Chaque année depuis un quart de siècle, le magazine People prend un homme sur la planète (comprendre : les États-Unis) et le sacre « the sexiest man alive ». Selon la légende, lors d’une réunion éditoriale, une rédactrice de People, découvrant que Mel Gibson ferait l’objet d’un prochain article, se serait écriée : « Oh ! my God, c’est l’homme le plus sexy au monde ! » Une tradition était née (et une rédactrice sans doute promue). Richard Gere, Brad Pitt et George Clooney ont reçu ce titre prestigieux à deux reprises. Denzel Washington a été l’unique Noir retenu par le jury, soit le staff du magazine.

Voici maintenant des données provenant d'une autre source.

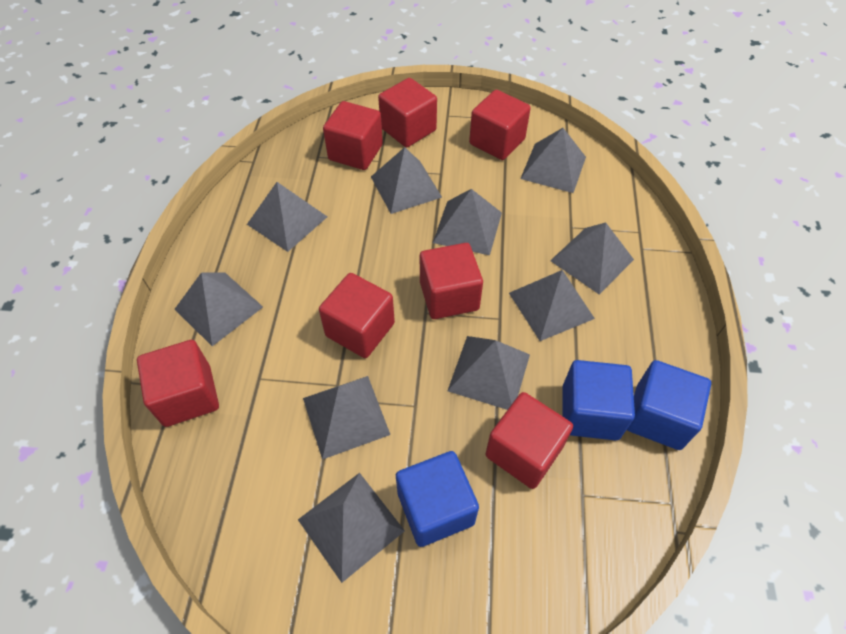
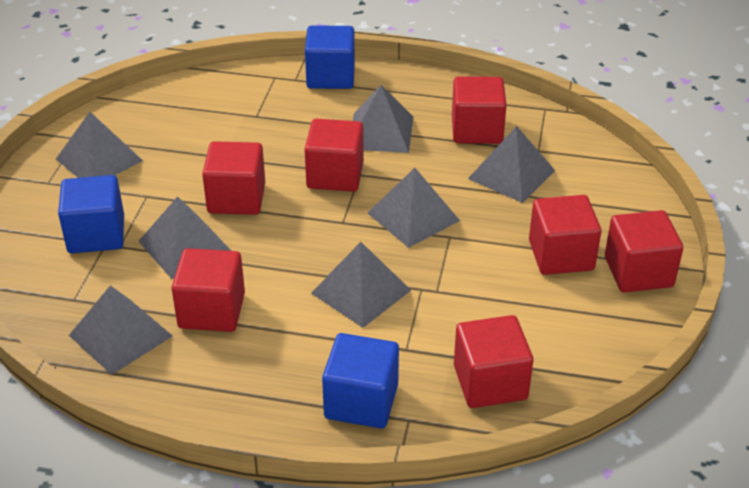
grey pyramid: 10 -> 7

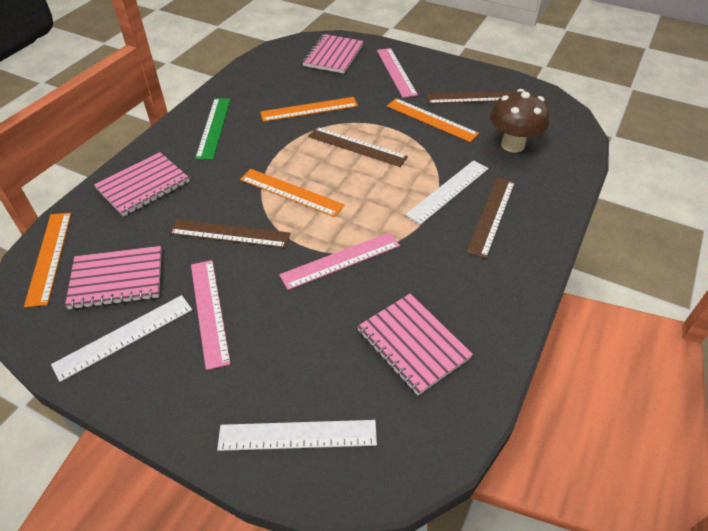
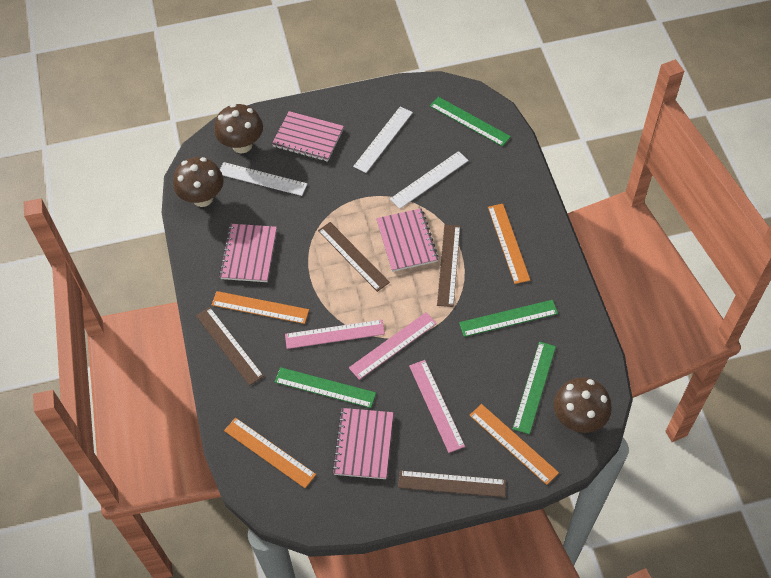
brown mushroom: 1 -> 3
green ruler: 1 -> 4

Et Sean Connery, à 59 ans (en 1989), a rappelé qu’un peu de gris pouvait rimer aussi avec sexy.
Évidemment, tout cela est contestable, voire ridicule. Gêné, Matt Damon, l’élu de 2007, a d’abord refusé l’accolade… puis s’est ravisé, sans doute sur les conseils de son agent.
Des questions se posent. Qu’est-ce qui rend un homme sexy ? Ses yeux, son corps, sa Porsche ? Les hommes beaux sont-ils nécessairement sexy ? Beaucoup considèrent fade la beauté spectaculaire de Brad Pitt – justement parce que trop parfaite. À l’opposé, laid et sexy, est-ce possible ? Quand elle était mariée à Lyle Lovett (chanteur country d’une laideur quasi légendaire), Julia Roberts a un jour révélé qu’elle était « transportée », qu’elle « ne se pouvait plus », simplement en le voyant entrer dans une pièce. De quoi donner du poids à l’adage bien connu : La beauté est dans l’œil de celui (ou celle) qui regarde. C’est cliché, peut-être, mais au moins c’est d’Oscar Wilde.
L’idée de beauté a longtemps été réservée aux femmes, avec les tortures que l’on sait (corsets étouffants à une certaine époque, épilation brésilienne aujourd’hui). Ce n’est bien sûr plus le cas. Les hommes aussi sont constamment la cible d’images léchées, sans l’ombre d’une bedaine ni le début d’un petit poil indiscipliné. Dans une étude américaine récente, 45 % des gars interrogés s’avouaient insatisfaits de leur apparence physique. Désolées, les boys, mais cela ne fait que commencer…
Quant aux concepts homme sexy et homme-objet, ils sont en fait très récents et datent des débuts du féminisme. Il y a bien eu le Gala du plus bel homme du Canada, ce fameux concours lancé à la fin des années 1960 par Lise Payette, ancienne collaboratrice de Châtelaine.
Nous n’avons pas voulu jouer à ce jeu-là. En préparant notre dossier « Les hommes qu’on aime », une première dans l’histoire de notre magazine, nous n’avons pas choisi la beauté comme premier critère, ni même le sex-appeal. D’ailleurs, au moment des discussions, des noms de toutes sortes ont fusé – et quelques « Oh ! mon Dieu, c’est l’homme le plus sexy au monde ! » Malgré la difficulté à nous entendre, nous sommes arrivées à un certain consensus, sans crépage de bec ni prise de chignon (et vice versa). Le choix final a donc été fait à partir de ce que ces hommes sont, de ce qu’ils font, plutôt que de quoi ils ont l’air (mais, bon, c’était pas un défaut d’être cute en plus).